He said other British Council staff – as many as 30 – that had been employed at the Kabul head office inside the British embassy had been relocated through June, July and August, but those working in the field outside the main office were excluded. He said they were on the same employment contract, and by dint of working in the outward-facing were role more exposed than those at head office.

He said: “While they have been repeatedly told that the British Council, the Foreign Office and Ministry of Defence are doing all that they can to move their cases forward, there has been no progress regarding their cases in the last three months. As former BC staff, they are all eligible for Arap, yet all still await approval and relocation.

“Each day that passes, the threat level increases, and yet no progress is made, and no explanations are put forward for the endless waiting and silence from Arap. They all urgently need their Arap applications approved, and their relocation process confirmed, formalised and scheduled.”

One of the former British Council workers, speaking on condition of anonymity, said: “I have the Taliban all around where we live. We need to keep changing our identity and moving our house. We have no job, or income or prospect of escaping.

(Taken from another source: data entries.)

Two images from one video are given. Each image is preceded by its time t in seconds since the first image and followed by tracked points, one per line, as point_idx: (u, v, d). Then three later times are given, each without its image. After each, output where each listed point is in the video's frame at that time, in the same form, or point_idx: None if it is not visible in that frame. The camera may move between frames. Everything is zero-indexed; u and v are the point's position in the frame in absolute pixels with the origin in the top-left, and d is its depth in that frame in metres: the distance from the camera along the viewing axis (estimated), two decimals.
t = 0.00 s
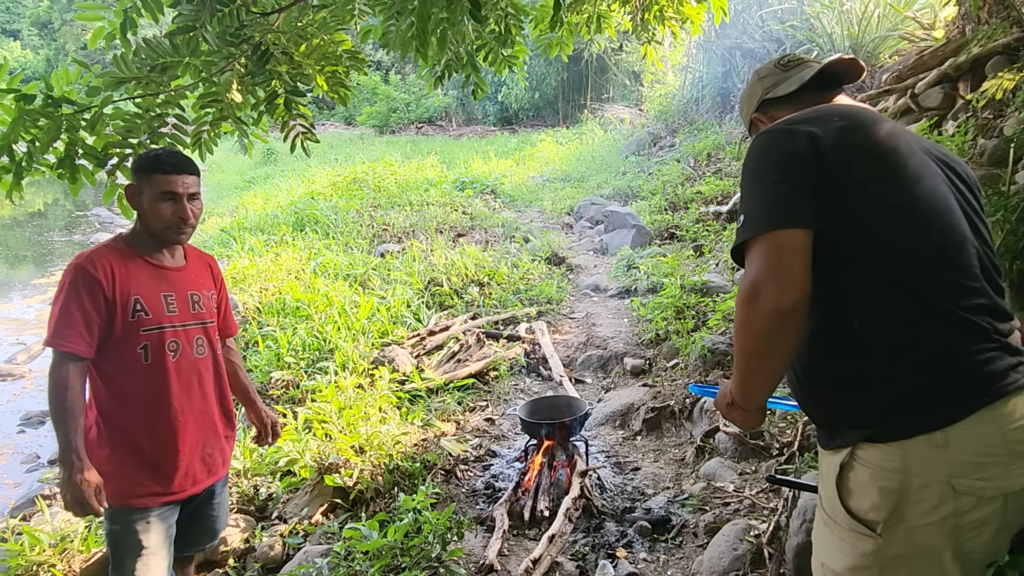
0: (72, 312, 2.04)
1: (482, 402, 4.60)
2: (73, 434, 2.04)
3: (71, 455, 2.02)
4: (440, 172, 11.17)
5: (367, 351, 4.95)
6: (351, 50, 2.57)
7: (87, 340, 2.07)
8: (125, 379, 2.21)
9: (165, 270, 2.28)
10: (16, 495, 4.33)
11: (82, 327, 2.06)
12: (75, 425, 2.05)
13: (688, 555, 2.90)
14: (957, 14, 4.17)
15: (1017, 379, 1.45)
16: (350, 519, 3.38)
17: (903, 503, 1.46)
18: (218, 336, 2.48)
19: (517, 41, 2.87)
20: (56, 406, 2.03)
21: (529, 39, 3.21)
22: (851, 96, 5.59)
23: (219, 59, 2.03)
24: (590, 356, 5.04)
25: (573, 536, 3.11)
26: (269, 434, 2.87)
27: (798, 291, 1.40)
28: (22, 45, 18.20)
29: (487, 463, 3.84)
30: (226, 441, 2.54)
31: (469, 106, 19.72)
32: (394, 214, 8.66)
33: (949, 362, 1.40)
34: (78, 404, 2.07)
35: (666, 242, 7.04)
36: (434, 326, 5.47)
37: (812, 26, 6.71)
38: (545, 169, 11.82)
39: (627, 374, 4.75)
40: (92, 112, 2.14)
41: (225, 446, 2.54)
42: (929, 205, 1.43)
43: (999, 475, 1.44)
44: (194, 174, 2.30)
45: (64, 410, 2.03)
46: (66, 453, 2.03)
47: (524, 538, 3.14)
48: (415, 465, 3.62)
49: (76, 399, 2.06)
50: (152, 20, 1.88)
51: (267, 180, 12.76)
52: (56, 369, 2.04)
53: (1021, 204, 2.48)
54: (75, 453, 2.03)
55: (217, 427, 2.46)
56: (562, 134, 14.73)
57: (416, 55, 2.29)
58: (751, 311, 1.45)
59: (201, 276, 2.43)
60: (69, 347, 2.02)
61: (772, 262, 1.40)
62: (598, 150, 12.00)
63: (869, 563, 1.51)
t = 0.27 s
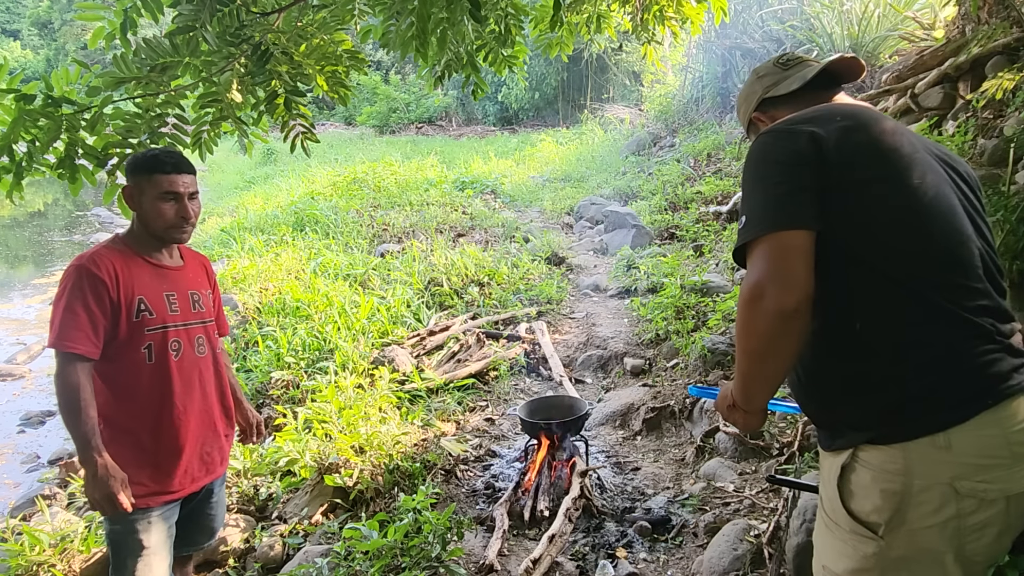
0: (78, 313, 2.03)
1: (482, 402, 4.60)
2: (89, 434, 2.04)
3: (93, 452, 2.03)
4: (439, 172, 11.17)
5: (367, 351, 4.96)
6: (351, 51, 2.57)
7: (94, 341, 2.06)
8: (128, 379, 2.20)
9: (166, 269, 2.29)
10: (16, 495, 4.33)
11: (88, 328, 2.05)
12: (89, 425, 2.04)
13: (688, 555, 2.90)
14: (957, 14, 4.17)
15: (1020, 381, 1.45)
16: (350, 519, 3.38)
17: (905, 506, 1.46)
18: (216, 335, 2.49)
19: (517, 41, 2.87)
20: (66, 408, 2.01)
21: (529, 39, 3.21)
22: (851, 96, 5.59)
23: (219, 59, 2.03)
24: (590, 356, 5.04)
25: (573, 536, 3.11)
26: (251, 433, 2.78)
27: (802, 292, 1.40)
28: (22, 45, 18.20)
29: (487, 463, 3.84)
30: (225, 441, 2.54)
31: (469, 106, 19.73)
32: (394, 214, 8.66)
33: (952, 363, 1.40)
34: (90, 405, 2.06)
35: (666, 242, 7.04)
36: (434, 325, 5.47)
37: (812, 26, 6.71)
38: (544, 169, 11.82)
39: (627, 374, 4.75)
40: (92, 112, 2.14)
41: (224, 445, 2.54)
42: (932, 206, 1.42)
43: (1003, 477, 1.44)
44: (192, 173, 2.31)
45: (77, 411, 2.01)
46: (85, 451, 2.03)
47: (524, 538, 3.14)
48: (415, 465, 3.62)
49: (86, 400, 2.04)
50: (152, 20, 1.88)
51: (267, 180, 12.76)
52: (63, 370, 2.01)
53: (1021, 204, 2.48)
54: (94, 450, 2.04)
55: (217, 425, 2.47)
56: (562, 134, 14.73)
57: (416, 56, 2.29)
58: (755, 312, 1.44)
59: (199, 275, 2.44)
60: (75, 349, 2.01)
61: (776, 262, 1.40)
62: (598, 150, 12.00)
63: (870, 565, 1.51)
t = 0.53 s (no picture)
0: (78, 313, 2.03)
1: (482, 402, 4.60)
2: (91, 433, 2.04)
3: (96, 452, 2.04)
4: (439, 172, 11.17)
5: (367, 351, 4.96)
6: (351, 50, 2.57)
7: (94, 341, 2.06)
8: (128, 379, 2.20)
9: (164, 269, 2.29)
10: (16, 495, 4.33)
11: (89, 329, 2.05)
12: (91, 426, 2.04)
13: (688, 555, 2.90)
14: (957, 14, 4.17)
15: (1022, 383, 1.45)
16: (350, 519, 3.38)
17: (907, 508, 1.46)
18: (214, 335, 2.49)
19: (517, 40, 2.87)
20: (66, 408, 2.01)
21: (529, 39, 3.21)
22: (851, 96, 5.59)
23: (219, 59, 2.03)
24: (590, 356, 5.04)
25: (573, 536, 3.11)
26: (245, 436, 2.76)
27: (808, 295, 1.39)
28: (22, 45, 18.20)
29: (487, 463, 3.84)
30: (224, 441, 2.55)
31: (469, 106, 19.72)
32: (394, 214, 8.66)
33: (957, 366, 1.40)
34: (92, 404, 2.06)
35: (666, 242, 7.04)
36: (434, 326, 5.47)
37: (812, 26, 6.71)
38: (544, 169, 11.82)
39: (627, 374, 4.75)
40: (92, 112, 2.14)
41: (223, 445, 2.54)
42: (937, 207, 1.42)
43: (1004, 479, 1.44)
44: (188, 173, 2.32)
45: (77, 412, 2.02)
46: (88, 451, 2.04)
47: (524, 538, 3.14)
48: (415, 465, 3.62)
49: (87, 400, 2.04)
50: (152, 20, 1.88)
51: (267, 180, 12.76)
52: (63, 370, 2.01)
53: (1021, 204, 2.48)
54: (97, 450, 2.04)
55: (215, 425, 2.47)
56: (562, 134, 14.72)
57: (416, 56, 2.29)
58: (760, 315, 1.43)
59: (198, 275, 2.45)
60: (76, 348, 2.01)
61: (782, 265, 1.39)
62: (598, 150, 11.99)
63: (871, 567, 1.51)
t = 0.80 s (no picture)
0: (67, 314, 2.03)
1: (482, 402, 4.60)
2: (75, 436, 2.03)
3: (77, 455, 2.02)
4: (439, 172, 11.17)
5: (367, 351, 4.96)
6: (351, 50, 2.57)
7: (82, 342, 2.06)
8: (119, 381, 2.20)
9: (157, 270, 2.28)
10: (16, 495, 4.33)
11: (77, 330, 2.05)
12: (76, 427, 2.04)
13: (688, 555, 2.90)
14: (957, 14, 4.17)
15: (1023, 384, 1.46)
16: (350, 519, 3.38)
17: (911, 509, 1.45)
18: (210, 337, 2.47)
19: (517, 40, 2.87)
20: (53, 410, 2.02)
21: (529, 39, 3.20)
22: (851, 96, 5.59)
23: (219, 58, 2.03)
24: (590, 356, 5.04)
25: (573, 536, 3.11)
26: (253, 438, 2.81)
27: (825, 298, 1.36)
28: (22, 45, 18.20)
29: (487, 463, 3.84)
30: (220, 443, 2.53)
31: (469, 106, 19.73)
32: (394, 214, 8.65)
33: (964, 369, 1.40)
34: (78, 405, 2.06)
35: (666, 242, 7.04)
36: (434, 325, 5.47)
37: (812, 26, 6.71)
38: (544, 169, 11.82)
39: (627, 374, 4.75)
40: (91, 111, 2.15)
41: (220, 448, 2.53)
42: (950, 210, 1.41)
43: (1007, 479, 1.45)
44: (181, 173, 2.28)
45: (63, 413, 2.02)
46: (70, 455, 2.02)
47: (524, 538, 3.14)
48: (415, 465, 3.62)
49: (74, 402, 2.04)
50: (152, 20, 1.88)
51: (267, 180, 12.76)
52: (52, 370, 2.02)
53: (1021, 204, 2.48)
54: (81, 453, 2.03)
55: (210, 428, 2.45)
56: (562, 134, 14.72)
57: (416, 56, 2.29)
58: (776, 318, 1.40)
59: (195, 277, 2.43)
60: (63, 350, 2.01)
61: (800, 267, 1.35)
62: (598, 150, 11.99)
63: (875, 568, 1.50)
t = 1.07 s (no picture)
0: (54, 314, 2.05)
1: (482, 402, 4.60)
2: (50, 437, 2.06)
3: (49, 458, 2.04)
4: (439, 172, 11.17)
5: (367, 351, 4.96)
6: (351, 50, 2.56)
7: (68, 342, 2.08)
8: (109, 382, 2.20)
9: (151, 272, 2.27)
10: (16, 495, 4.33)
11: (64, 330, 2.07)
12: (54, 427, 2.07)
13: (688, 555, 2.90)
14: (957, 14, 4.17)
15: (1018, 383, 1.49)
16: (350, 519, 3.38)
17: (920, 504, 1.44)
18: (207, 340, 2.45)
19: (516, 41, 2.87)
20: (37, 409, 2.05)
21: (529, 39, 3.20)
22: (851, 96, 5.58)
23: (219, 58, 2.03)
24: (590, 356, 5.04)
25: (573, 536, 3.10)
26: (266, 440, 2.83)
27: (860, 298, 1.31)
28: (23, 45, 18.22)
29: (487, 463, 3.84)
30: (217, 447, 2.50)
31: (469, 106, 19.73)
32: (394, 214, 8.65)
33: (974, 369, 1.41)
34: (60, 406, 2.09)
35: (666, 242, 7.04)
36: (434, 325, 5.47)
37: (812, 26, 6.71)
38: (544, 169, 11.82)
39: (627, 374, 4.74)
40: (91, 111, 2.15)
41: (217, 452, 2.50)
42: (964, 210, 1.41)
43: (1010, 472, 1.46)
44: (174, 173, 2.25)
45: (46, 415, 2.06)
46: (43, 455, 2.05)
47: (524, 538, 3.14)
48: (415, 465, 3.62)
49: (59, 402, 2.08)
50: (152, 19, 1.88)
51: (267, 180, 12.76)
52: (39, 370, 2.06)
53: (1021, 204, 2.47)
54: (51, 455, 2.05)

“We were told not to publicise our case, but we have no option since no one listens to us or seems to care. What I did in teaching was very public on social media, so they will be looking for me. I do not understand why we were not put on the Arap scheme in the first place.”

Seaton said he had never received any response beyond an acknowledgment from Downing Street, but after the intervention of the office of the Conservative MP Tom Tugendhat and the chair of the home affairs select committee, the Foreign Office minister Lord Ahmad sent what appeared to be a largely pro-forma letter setting out the Arap rules.

Ahmad added: “Tracking down and providing support to individuals remains our top priority – in order to focus our efforts on supporting those in need, we have put significant additional resources into this.

“The volume of cases we are dealing with remains very high and therefore the FCDO will not be providing individual updates, as it will reduce our ability to get on with the task of getting those in need to safety.”